There are more theories than facts about polyglots. Because internet lists of polyglots identify mainly men, there's the belief that the male brain is more predisposed to multilingualism. Others believe that polyglots are disproportionately gay and/or left-handed.

These unfounded theories infuriate Ev Fedorenko, a cognitive neuroscientist at the Massachusetts Institute of Technology (MIT). Her lab is conducting a study seeking to dispel them and establish a basic understanding of how the polyglot brain works.

Recently, a polyglot named Susanna Zaraysky submitted to a two-hour session of tests inside an fMRI machine. Zaraysky speaks nine languages, most of them the usual suspects — French, Spanish, Portuguese, Russian — but also Ladino, the version of Spanish spoken by Jews who were expelled from Spain in the 15th century.

As far as the researchers are aware, this is the first modern-day study of the polyglot brain. Zaraysky is the study's 23rd participant, and she's different from many other polyglots. She learns mainly through conversation and singing. She says many of the male polyglots she knows approach new languages differently.

"You give them a grammar book, and they just absorb it," Zaraysky said. "I would be bored out of my mind if I had to do that."

This is part of the problem in studying polyglots. Is the brain functioning the same way for textbook learners as it is for someone like Zaraysky, who learns through conversation and singing songs?

Scientists have been trying to figure that out for nearly a century.

Language writer Michael Erard has traced that history in his book, Babel No More. Erard spoke with German neuroscientists who studied the preserved brain of Emil Krebs, a German diplomat who died in 1930. Krebs claimed to speak 68 languages.

A recent analysis of Krebs' brain found some anomalies: denser cell structures in certain unexpected regions. But the researchers couldn't be certain about the timeline.

"Was there something about Krebs' brain that preceded his exposure to any of those languages?" Erard raised. Something that "would have allowed him to build those structures faster?"

In other words, was Krebs born with a predisposition for multilingualism, or did that develop that over time?

"You can't surmise that from the slices of [Krebs'] brain that I was looking at," Erard said.

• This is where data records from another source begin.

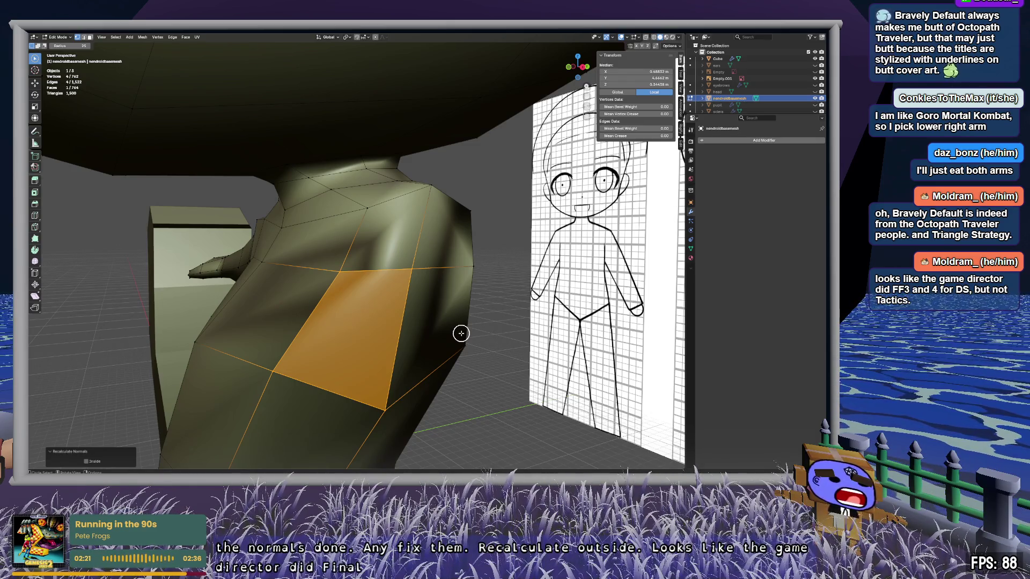
{"action": "middle_click_drag", "start_coordinate": [465, 335], "coordinate": [384, 333]}
Step: Reset the custom normal vectors via F3 Reset Vectors
{"action": "key", "text": "F3"}
{"action": "type", "text": "reset"}
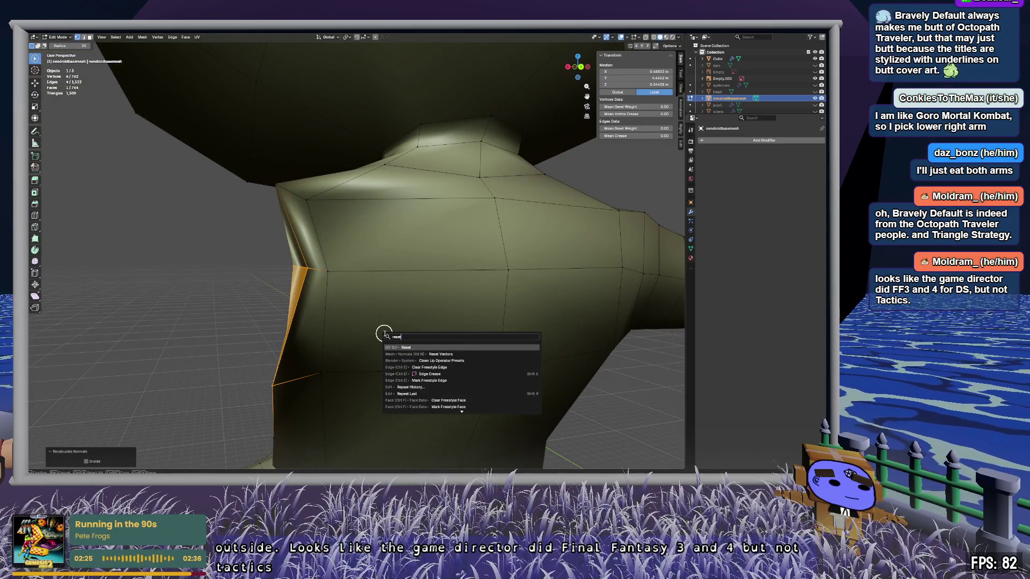
{"action": "key", "text": "Down"}
{"action": "key", "text": "Return"}
{"action": "middle_click_drag", "start_coordinate": [370, 329], "coordinate": [436, 299]}
Step: Move a shoulder vertex along the X axis and inspect the result
{"action": "left_click_drag", "start_coordinate": [412, 262], "coordinate": [432, 303]}
{"action": "mouse_move", "coordinate": [432, 303]}
{"action": "middle_mouse_down"}
{"action": "mouse_move", "coordinate": [422, 326]}
{"action": "mouse_move", "coordinate": [501, 324]}
{"action": "mouse_move", "coordinate": [504, 314]}
{"action": "middle_mouse_up"}
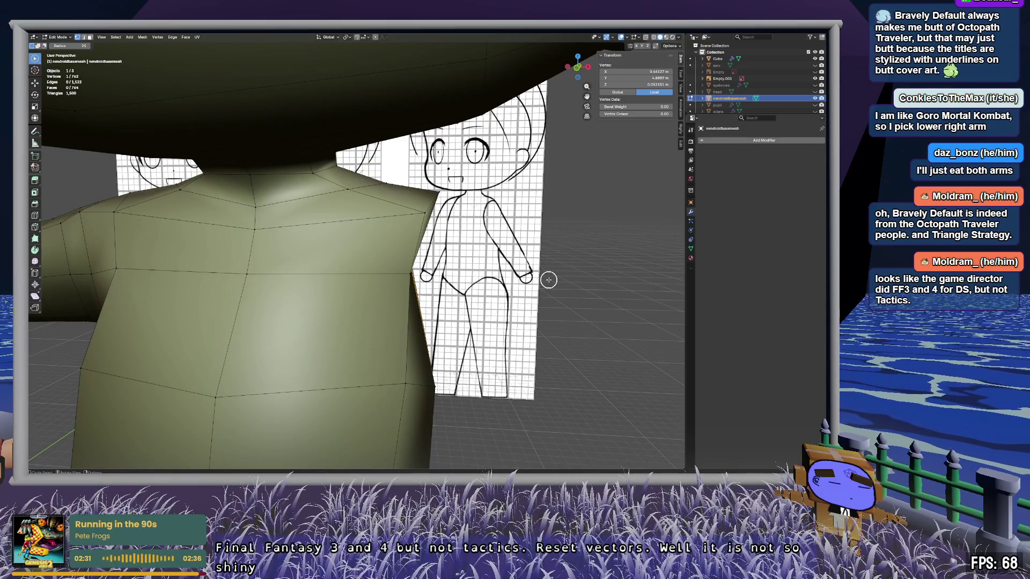
{"action": "key", "text": "g"}
{"action": "key", "text": "x"}
{"action": "left_click", "coordinate": [578, 285]}
{"action": "mouse_move", "coordinate": [578, 285]}
{"action": "middle_mouse_down"}
{"action": "mouse_move", "coordinate": [511, 280]}
{"action": "mouse_move", "coordinate": [469, 290]}
{"action": "mouse_move", "coordinate": [460, 308]}
{"action": "mouse_move", "coordinate": [494, 299]}
{"action": "mouse_move", "coordinate": [635, 333]}
{"action": "middle_mouse_up"}
{"action": "scroll", "coordinate": [354, 253], "scroll_direction": "down", "scroll_amount": 8}
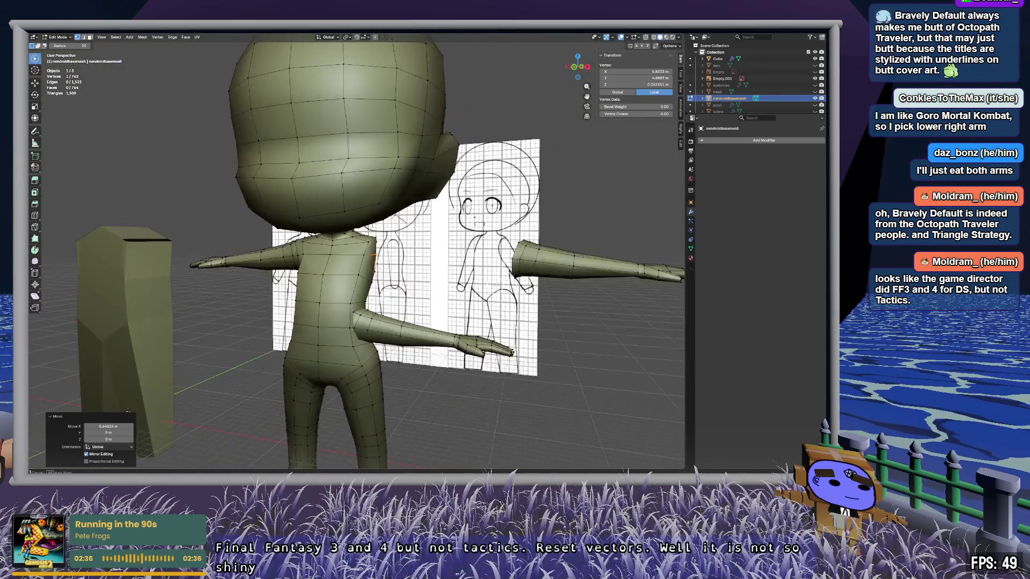
{"action": "mouse_move", "coordinate": [354, 252]}
{"action": "middle_mouse_down"}
{"action": "mouse_move", "coordinate": [426, 292]}
{"action": "mouse_move", "coordinate": [274, 276]}
{"action": "mouse_move", "coordinate": [375, 264]}
{"action": "mouse_move", "coordinate": [522, 285]}
{"action": "mouse_move", "coordinate": [365, 288]}
{"action": "mouse_move", "coordinate": [486, 293]}
{"action": "mouse_move", "coordinate": [533, 315]}
{"action": "mouse_move", "coordinate": [423, 318]}
{"action": "mouse_move", "coordinate": [451, 330]}
{"action": "middle_mouse_up"}
{"action": "scroll", "coordinate": [254, 275], "scroll_direction": "up", "scroll_amount": 5}
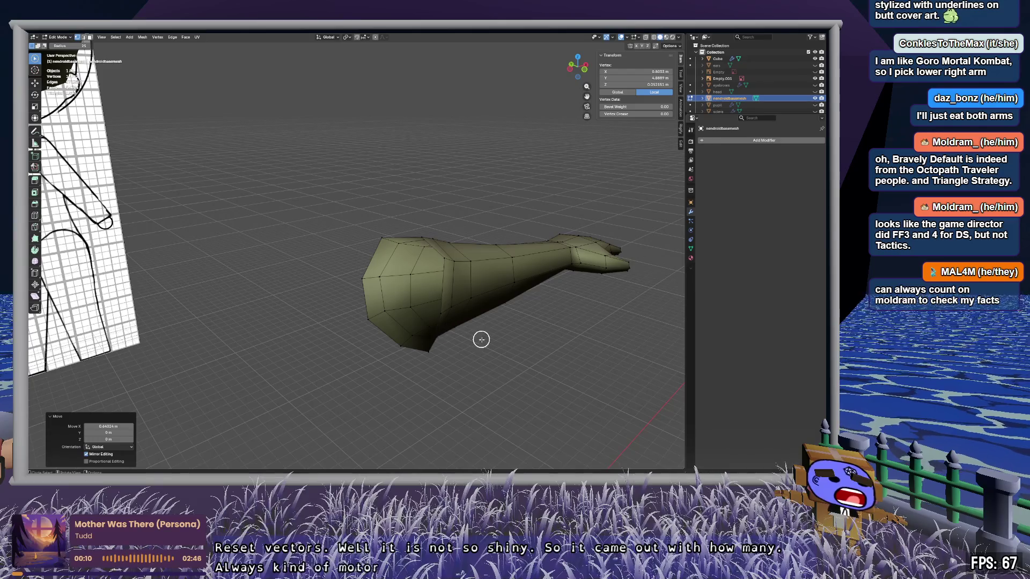
{"action": "left_click", "coordinate": [580, 382]}
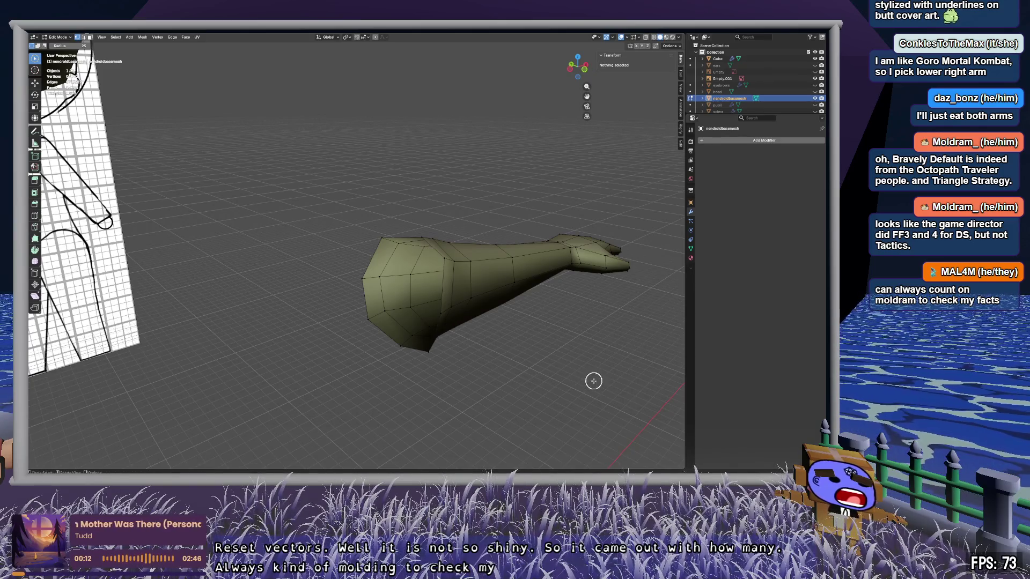
{"action": "mouse_move", "coordinate": [566, 332]}
{"action": "middle_mouse_down"}
{"action": "mouse_move", "coordinate": [527, 253]}
{"action": "mouse_move", "coordinate": [534, 278]}
{"action": "mouse_move", "coordinate": [536, 262]}
{"action": "mouse_move", "coordinate": [527, 385]}
{"action": "mouse_move", "coordinate": [527, 352]}
{"action": "mouse_move", "coordinate": [438, 275]}
{"action": "middle_mouse_up"}
{"action": "mouse_move", "coordinate": [417, 236]}
{"action": "left_mouse_down"}
{"action": "mouse_move", "coordinate": [395, 266]}
{"action": "mouse_move", "coordinate": [401, 388]}
{"action": "left_mouse_up"}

This is why the MIT study of living polyglot brains offers more promise.

Inside the fMRI machine, Zaraysky has earbuds on and is being bombarded with taped voices. At times, she hears a language she understands well; at other times, researchers play her clips of languages she partially understands; they also play clips of languages they are pretty sure she doesn't understand at all.


From the lab's control room, lab manager Hope Kean is shown at the controls with Susanna Zaraysky in the fMRI. | (Patrick Cox/Courtesy The World)

All the while, technicians scan her brain and monitor blood flow, which tells them which regions are most active at any given moment.

Results so far have been on the face of it, counterintuitive, says lab director Fedorenko. The control group here are monolinguals, people who only speak one language. For them, the regions of the brain that are associated with language appear quite large on activation maps.

"But for the polyglots," Fedorenko said, "it looked like it was way on the end of a continuum where these regions were small."

In other words, the polyglots were less — not more — engaged.

"That seemed to be a real finding which then we started interpreting," Fedorenko said. "The most obvious, plausible interpretation is in terms of efficiency."

It appears that the polyglot brains just don't have to work as hard. They don't require a sudden rush of blood to process language.


Two staff members are prepping Susanna Zaraysky ahead of her brain scan. | ( Patrick Cox/Courtesy The World)

But this isn't a longitudinal study, so researchers can't fully answer the question of whether polyglots were born with this efficiency or developed it over time. It's not a genetic study either, so we don't know if any of these traits are hereditary. However, Fedorenko suspects that polyglots are far from brilliant superhumans, just people who blend talent with extreme dedication.

"Most brains can find ways to get good at things — that hard work will often get you a long way," she said. "I think brilliance is often overrated."

Which comes as a relief to the rest of us. It's nice to know that learning languages doesn't necessarily require you to possess a superpower.